The Dodgers, who were locked out in Game 1, scored four more runs in Saturday’s sixth inning, with two-run doubles from Bellinger and Pollock ambushing Dominic Lyon on consecutive pitches.
In the bottom of the sixth, the Dodgers defied the Giants’ hopes of a comeback with two sensational defensive plays: Tree Turner dove behind second base to hit a Wilmer Flores ground ball and force Buster Posey onto the bag. For this flipped it on Corey Seeger. A batter later, Brandon Crawford sang to the right and Flores made the bad decision of trying to go first-to-third, only to get wiped out by a laser throw of Bates From deep right field.

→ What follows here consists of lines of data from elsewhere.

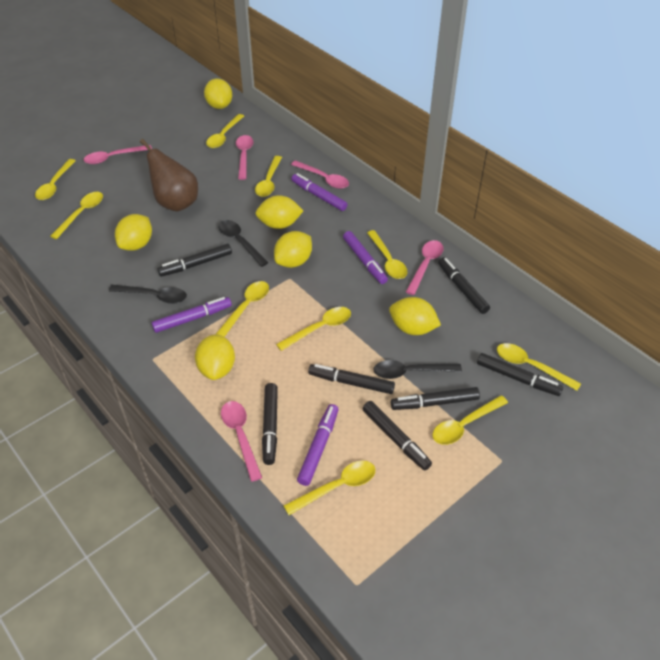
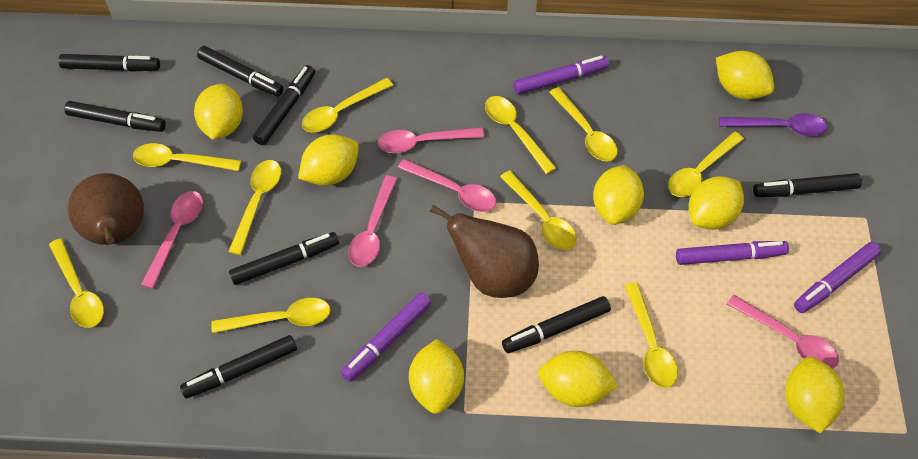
black marker: 7 -> 8
black spoon: 3 -> 0
brown pear: 1 -> 2
purple spoon: 0 -> 1
yellow lemon: 6 -> 8

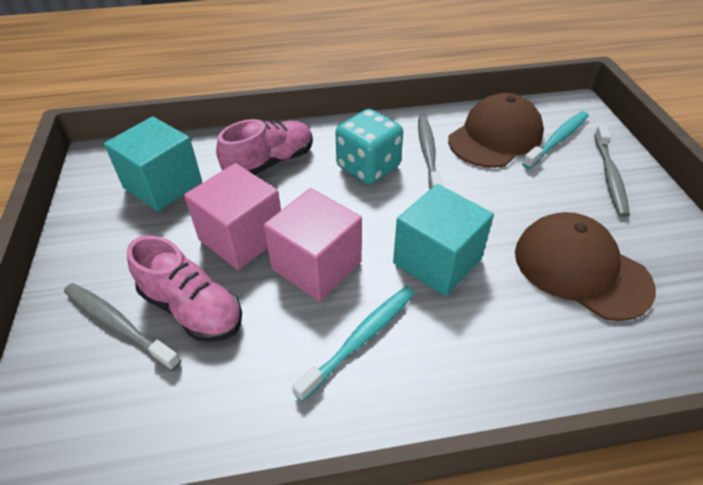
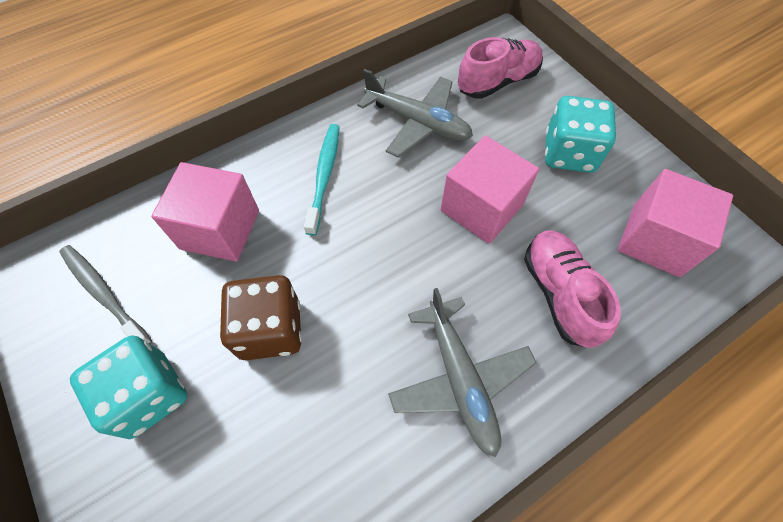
brown cap: 2 -> 0
brown dice: 0 -> 1
grey plane: 0 -> 2
grey toothbrush: 3 -> 1
pink cube: 2 -> 3
turquoise cube: 2 -> 0
turquoise dice: 1 -> 2
turquoise toothbrush: 2 -> 1

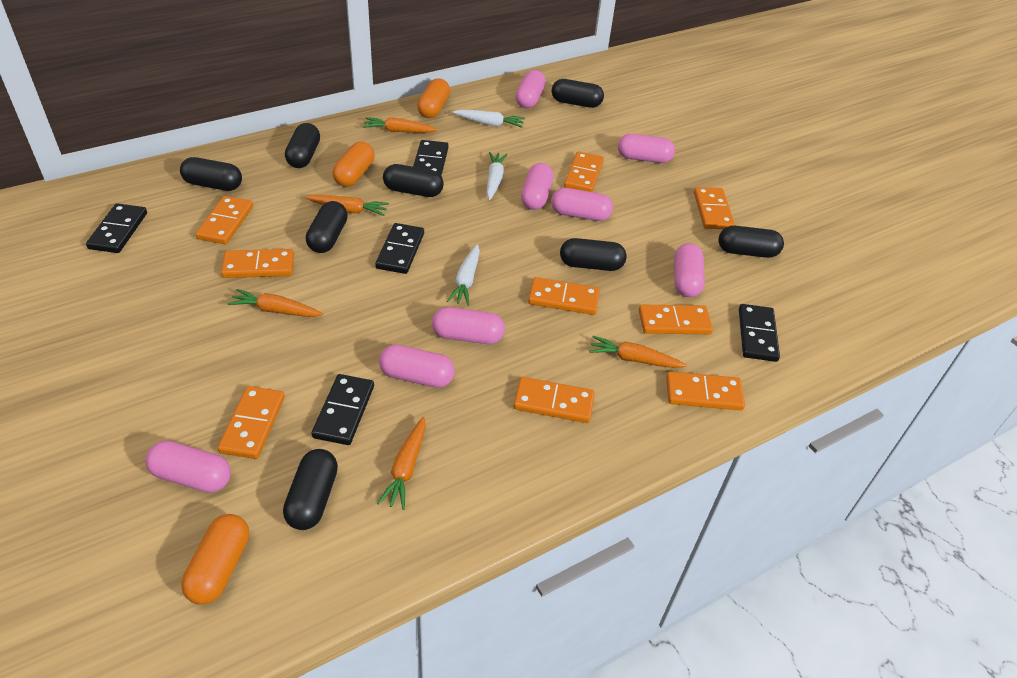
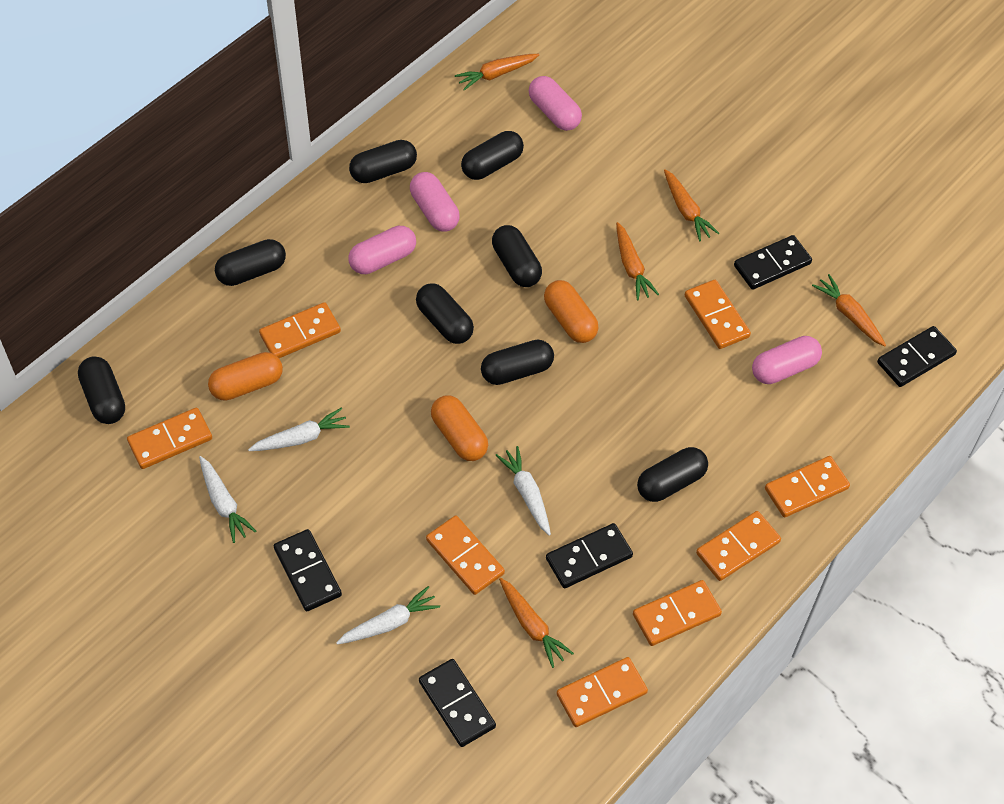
orange domino: 9 -> 8
pink capsule: 8 -> 4
white carrot: 3 -> 4

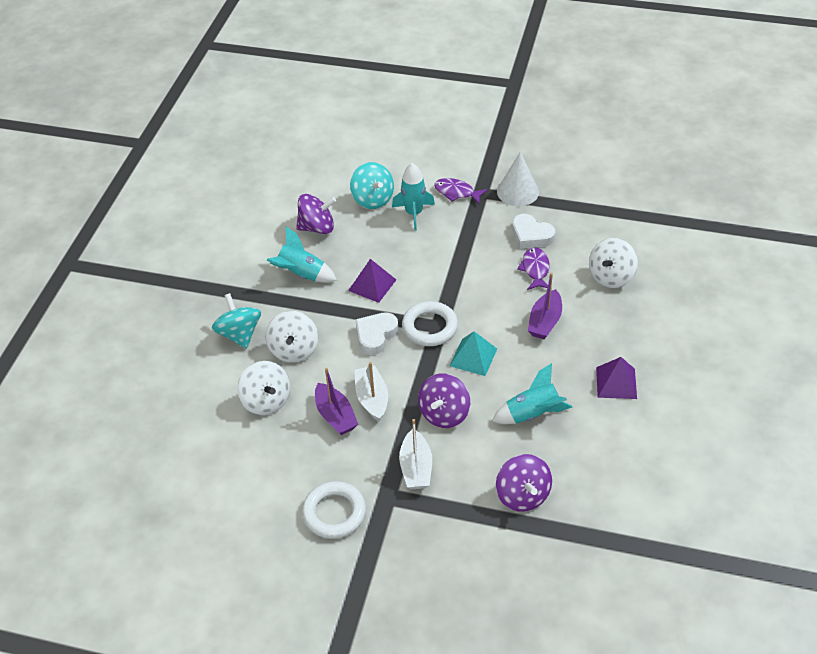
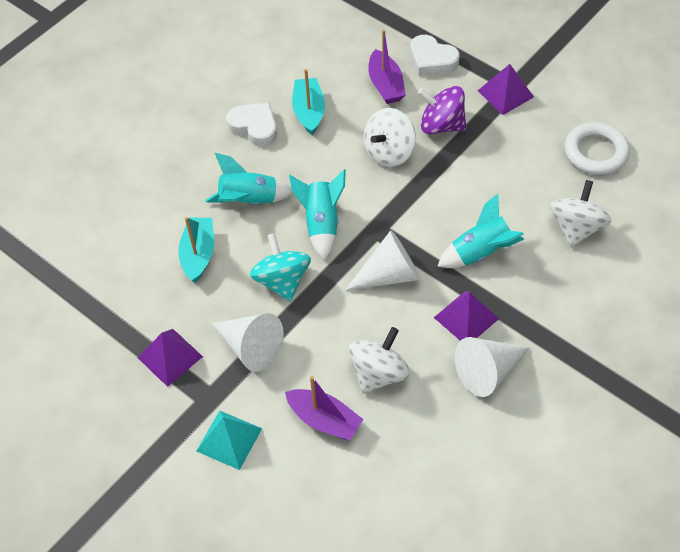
purple fish: 2 -> 0
purple pyramid: 2 -> 3
purple spinning top: 3 -> 1
turquoise boat: 0 -> 2
turquoise spinning top: 2 -> 1
white boat: 2 -> 0
white cone: 1 -> 3
white ring: 2 -> 1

The Giants and Dodgers hadn’t played in a postseason game since 1889—a year before the Dodgers joined the National League—and both teams are looking to make up for lost time in heroics.
“It reminds me of the Red Sox and the Yankees,” said Bates, a former Boston outfielder. “It’s similar to that, but only in the National League. And it’s a great rivalry to be a part of and I’m grateful to be a part of.”
As for Roberts’ statement about the narrative that changes from game to game, Pollock thinks this is fairly simple math.
“When you score nine runs, obviously everyone will feel that your approach was good,” he said. “And when you put a zero, no one will like it.”